Rearden will probably be able to stay ahead of Concur for a while yet in the ease-of-use stakes but Concur's trump card is its access to the e-receipt, which follows on from its access to corporate card records. This enables it to complete the process in a way that isn't open to two separate vendors working together, because privacy rights restrict the extent to which they can share such information.

Of course both Concur and Rearden are up against other vendors with their own recommendations for connecting up the dots — spend management vendors, for example, that look to provide a consolidated view across all an organization's spending; procurement vendors that are extending their reach beyond physical goods into services spending; and the ERP suite vendors such as Oracle and SAP, who want to swallow up every last island of business automation.

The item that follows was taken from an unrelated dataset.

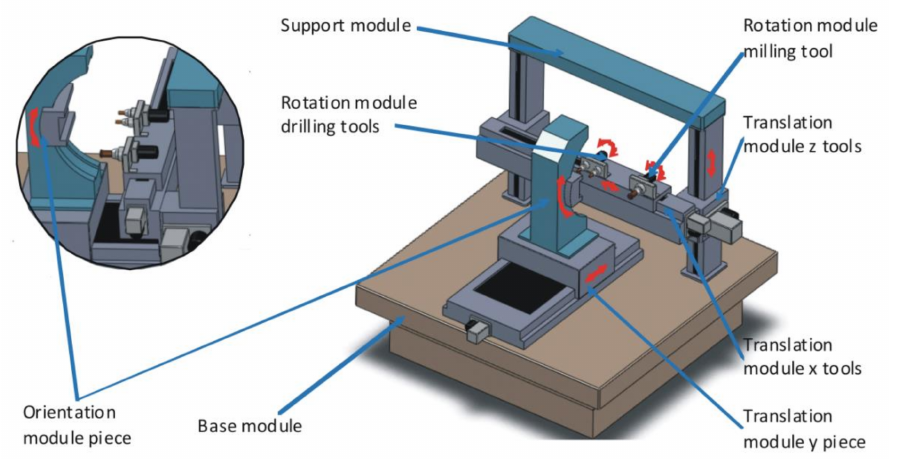
Figure 6. Particle 1 at iteration 2: variant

All these vendors argue for connecting the dots in a certain way mainly because of where they themselves started from. Concur isn't going to make a case for keeping expense reconciliation separate from travel booking, any more than Rearden is going to argue in favor of using the same vendor for both. The conundrum over how to connect the dots thus becomes the customer's. Which combination of best-of-breed versus integrated solution delivers the most benefits to be gained from Web 2.0's information sharing and connectivity? Web 2.0 is increasing the range of choices available, without giving any clues as to which will work out best in the long run.